Contractors Crane Service (CCS) is taking on a project the size of a mountain and has enlisted the help of a new Link-Belt 138 H5 crane to get the job done.
CCS recently purchased the crane in October from Woods CRW Corp. In Williston, VT.
Pizzagalli Construction, a large national construction firm from Burlington, VT, serves as the project’s general contractor.
The company has contracted CCS to provide crane and operators to execute all steel erection as the two contractors collaborate to build a new lodge and an underground parking structure on Mount Ellen at the Sugarbush Ski Resort in Warren, VT.
The finished project will be a 117,000-sq.-ft. (10,869 sq m) structure, which includes 2,200 pieces of steel that weigh more than 700 tons (635 t) total.
Construction began in September 2005 and is scheduled for completion in the spring of 2006. (For skiers who wish to avoid construction traffic, Sugarbush Resort also offers accommodations on Lincoln Peak, Mount Ellen’s next-door neighbor.)
According to Project Manager Terry Carpenter, this presents a challenge for the contractors.
“We will be operating through the winter at the base of a ski resort in northern Vermont,” said Carpenter. “What the weather doesn’t throw at us, the guests of the resort will.
“The ski lift is only a few hundred feet from our site and will be operating every day that we are working,” added Carpenter. “We have snowmaking guns that are as close as 40 feet away from our job site.
“At these elevations, hard winds are commonplace and trying to do steel erection at these heights is challenging enough without those winds,” said Carpenter. “[However], CCS’ people have risen to those challenges admirably.”
With the help of the Link-Belt, CCS has been able to move materials around the site from the center of the building project.
The Link-Belt 138 H5 is an 80-ton (73 t) crawler crane with 140 ft. (43 m) of main boom and 45 ft. (14 m) of jib.
According to Sam Davis, crane rental manager of CCS, the company has had very good luck in the past using Link-Belt cranes.
“The Link-Belt LS248H-II, which we owned [prior] to the new machine, has operated virtually maintenance-free and has given us no down time during five years of operation,” said Davis.
“We have literally put no money back into that machine,” he added.
CCS’ cranes are forced to operate under extreme weather conditions. Sometimes temperatures on the job site can reach as cold as 20 degrees below zero.
“Yet, even in those temperatures, our Link-Belt starts every time,” said Davis.
He also finds the Link-Belt easy to assemble and extraordinarily mobile.
“When it came time to purchase the new 138 H5, it was pretty much already determined that we would be buying our next crane from Woods CRW,” said Davis. “We have the need for a rough-terrain crane and this new machine matches up perfectly with what we were looking for.”
“Woods CRW is a local company, also headquartered in Burlington, VT, and the service that we received from them has always been exceptional,” added Davis.

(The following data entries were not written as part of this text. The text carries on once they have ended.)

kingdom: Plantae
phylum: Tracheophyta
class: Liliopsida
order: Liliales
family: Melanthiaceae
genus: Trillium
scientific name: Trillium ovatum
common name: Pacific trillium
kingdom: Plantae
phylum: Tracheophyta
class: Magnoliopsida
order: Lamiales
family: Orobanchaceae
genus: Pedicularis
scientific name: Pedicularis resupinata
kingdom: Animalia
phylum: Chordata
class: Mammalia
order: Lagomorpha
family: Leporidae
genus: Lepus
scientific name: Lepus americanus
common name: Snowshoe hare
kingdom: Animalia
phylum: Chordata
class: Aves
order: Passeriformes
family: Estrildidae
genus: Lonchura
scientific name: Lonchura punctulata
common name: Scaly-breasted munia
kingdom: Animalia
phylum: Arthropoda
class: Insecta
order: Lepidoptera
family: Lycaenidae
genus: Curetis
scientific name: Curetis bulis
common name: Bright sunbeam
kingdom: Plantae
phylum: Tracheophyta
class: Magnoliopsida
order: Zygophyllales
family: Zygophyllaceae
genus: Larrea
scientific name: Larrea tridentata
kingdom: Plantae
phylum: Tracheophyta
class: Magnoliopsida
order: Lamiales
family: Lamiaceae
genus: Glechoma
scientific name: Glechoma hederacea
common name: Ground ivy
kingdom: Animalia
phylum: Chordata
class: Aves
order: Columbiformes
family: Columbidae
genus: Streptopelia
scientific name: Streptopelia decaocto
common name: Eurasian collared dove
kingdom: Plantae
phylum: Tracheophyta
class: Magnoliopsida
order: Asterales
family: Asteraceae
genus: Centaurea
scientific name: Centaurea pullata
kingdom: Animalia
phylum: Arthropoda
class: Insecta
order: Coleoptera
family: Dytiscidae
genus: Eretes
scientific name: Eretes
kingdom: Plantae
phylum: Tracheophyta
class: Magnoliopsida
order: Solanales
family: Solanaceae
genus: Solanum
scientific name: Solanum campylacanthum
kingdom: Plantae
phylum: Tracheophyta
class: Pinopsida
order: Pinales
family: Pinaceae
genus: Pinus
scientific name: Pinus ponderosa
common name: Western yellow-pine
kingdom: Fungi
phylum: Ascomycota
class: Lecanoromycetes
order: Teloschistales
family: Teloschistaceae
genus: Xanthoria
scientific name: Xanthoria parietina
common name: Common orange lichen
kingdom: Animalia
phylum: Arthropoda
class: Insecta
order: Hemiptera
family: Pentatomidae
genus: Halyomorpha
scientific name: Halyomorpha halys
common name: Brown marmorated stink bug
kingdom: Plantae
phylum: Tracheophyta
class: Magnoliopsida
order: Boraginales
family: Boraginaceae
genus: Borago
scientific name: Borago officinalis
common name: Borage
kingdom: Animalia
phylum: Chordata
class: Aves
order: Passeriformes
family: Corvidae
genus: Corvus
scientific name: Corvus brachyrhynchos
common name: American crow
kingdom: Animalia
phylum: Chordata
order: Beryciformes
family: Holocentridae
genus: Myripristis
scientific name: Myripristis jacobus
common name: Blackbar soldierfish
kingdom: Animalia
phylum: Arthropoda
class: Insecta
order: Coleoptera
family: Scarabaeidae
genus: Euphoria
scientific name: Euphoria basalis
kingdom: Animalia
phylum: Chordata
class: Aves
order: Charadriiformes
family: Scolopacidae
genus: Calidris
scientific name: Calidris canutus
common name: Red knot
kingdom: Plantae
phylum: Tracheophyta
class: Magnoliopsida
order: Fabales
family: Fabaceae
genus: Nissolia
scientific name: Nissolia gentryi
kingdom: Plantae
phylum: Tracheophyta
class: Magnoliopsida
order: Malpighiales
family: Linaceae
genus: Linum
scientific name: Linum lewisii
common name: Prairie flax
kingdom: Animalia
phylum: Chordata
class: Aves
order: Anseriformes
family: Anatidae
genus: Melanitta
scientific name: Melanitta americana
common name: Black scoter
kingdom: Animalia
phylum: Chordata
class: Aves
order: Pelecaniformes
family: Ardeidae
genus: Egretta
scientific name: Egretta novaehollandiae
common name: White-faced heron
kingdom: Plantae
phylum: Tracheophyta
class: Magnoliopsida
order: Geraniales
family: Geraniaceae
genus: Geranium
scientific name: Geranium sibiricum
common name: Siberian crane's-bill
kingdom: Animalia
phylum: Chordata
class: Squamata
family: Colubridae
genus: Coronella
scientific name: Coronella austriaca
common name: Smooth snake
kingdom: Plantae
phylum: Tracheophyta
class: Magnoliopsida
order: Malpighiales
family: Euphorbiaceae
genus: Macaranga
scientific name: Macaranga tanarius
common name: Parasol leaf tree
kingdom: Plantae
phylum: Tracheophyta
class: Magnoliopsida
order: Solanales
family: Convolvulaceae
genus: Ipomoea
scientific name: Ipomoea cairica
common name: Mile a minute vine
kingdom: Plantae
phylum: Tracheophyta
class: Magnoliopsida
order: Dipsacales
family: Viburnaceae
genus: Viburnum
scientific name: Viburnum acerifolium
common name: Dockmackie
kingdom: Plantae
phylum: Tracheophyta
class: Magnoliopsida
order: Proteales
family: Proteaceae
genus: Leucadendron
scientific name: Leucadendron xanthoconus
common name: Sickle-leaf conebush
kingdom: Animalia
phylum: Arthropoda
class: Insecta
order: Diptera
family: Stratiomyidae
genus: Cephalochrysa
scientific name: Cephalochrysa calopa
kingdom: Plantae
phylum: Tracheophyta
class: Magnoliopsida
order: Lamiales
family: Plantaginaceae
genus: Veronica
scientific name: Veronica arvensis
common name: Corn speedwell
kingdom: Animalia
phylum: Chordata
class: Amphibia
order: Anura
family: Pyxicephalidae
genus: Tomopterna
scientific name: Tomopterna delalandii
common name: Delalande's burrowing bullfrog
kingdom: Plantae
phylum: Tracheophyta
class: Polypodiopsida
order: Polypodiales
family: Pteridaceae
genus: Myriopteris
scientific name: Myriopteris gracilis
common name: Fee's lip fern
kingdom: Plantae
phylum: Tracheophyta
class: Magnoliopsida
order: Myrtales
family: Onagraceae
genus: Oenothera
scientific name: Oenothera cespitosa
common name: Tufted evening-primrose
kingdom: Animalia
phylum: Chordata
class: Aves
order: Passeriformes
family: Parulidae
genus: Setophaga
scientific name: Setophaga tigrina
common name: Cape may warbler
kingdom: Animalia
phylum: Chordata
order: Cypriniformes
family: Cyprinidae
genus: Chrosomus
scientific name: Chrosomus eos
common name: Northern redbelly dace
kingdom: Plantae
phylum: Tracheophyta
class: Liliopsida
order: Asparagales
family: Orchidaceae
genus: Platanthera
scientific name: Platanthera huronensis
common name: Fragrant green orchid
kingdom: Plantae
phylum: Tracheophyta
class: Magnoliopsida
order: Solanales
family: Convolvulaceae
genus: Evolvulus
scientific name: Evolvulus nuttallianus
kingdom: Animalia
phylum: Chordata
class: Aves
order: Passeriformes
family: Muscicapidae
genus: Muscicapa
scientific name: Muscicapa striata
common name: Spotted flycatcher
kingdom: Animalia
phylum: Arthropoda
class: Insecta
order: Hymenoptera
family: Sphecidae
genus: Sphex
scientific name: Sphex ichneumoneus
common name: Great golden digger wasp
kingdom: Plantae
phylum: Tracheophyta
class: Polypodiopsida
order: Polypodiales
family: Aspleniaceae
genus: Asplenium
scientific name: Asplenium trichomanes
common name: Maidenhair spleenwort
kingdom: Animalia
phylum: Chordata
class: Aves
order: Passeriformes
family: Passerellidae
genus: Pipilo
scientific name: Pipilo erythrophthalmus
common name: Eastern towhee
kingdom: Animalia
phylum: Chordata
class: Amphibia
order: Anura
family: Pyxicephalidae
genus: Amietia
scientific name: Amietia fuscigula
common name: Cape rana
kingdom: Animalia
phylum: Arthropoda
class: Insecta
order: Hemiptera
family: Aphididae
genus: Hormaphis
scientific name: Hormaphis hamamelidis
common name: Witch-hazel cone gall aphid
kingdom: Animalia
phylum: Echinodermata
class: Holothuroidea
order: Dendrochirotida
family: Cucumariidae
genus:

The relationship stretches back at least a generation, when CCS’ founder established a strong business relationship with Woods CRW’s founder Bob Wood.
Pizzagalli Construction was founded in 1958 and is today a nationwide contractor that works on projects as far away as Colorado.
According to Mark Selig of Pizzagalli, the company’s current annual volume of construction work exceeds $32 million.
Most of its projects include handling all of the site work, utility work, and erection of buildings themselves.
Terry Carpenter speaks highly of the contractor and enjoys the partnership between CCS and Pizzagalli.
“We have had a good working relationship with Pizzagalli Construction for many years,” said Carpenter. “Typically, we will work together on one to two jobs a year.”
CCS was founded in 1967 and is the largest crane rental house in Vermont.
The company has a total of 15 cranes available in its fleet, three of which were purchased form Woods CRW, including the Link-Belt, a Manitowoc 222 100-ton (91 t) crawler crane and a Link-Belt LS 248 200-ton (181 t) crawler crane.
According to Mark Selig, “CCS is always great to work with [because] they exhibit great cooperation and a willingness to solve problems.
“In a project of this magnitude, communication is always a key and we’ve never had a problem in that area,” added Selig.
“Pizzagalli Construction has a very strong safety culture and it’s important that our subcontractors share the same philosophy,” he said. “CCS has always come through for us in that area.
“Staying on schedule is also critically important to us and we can count on CCS to hold up their side of that equation,” said Selig.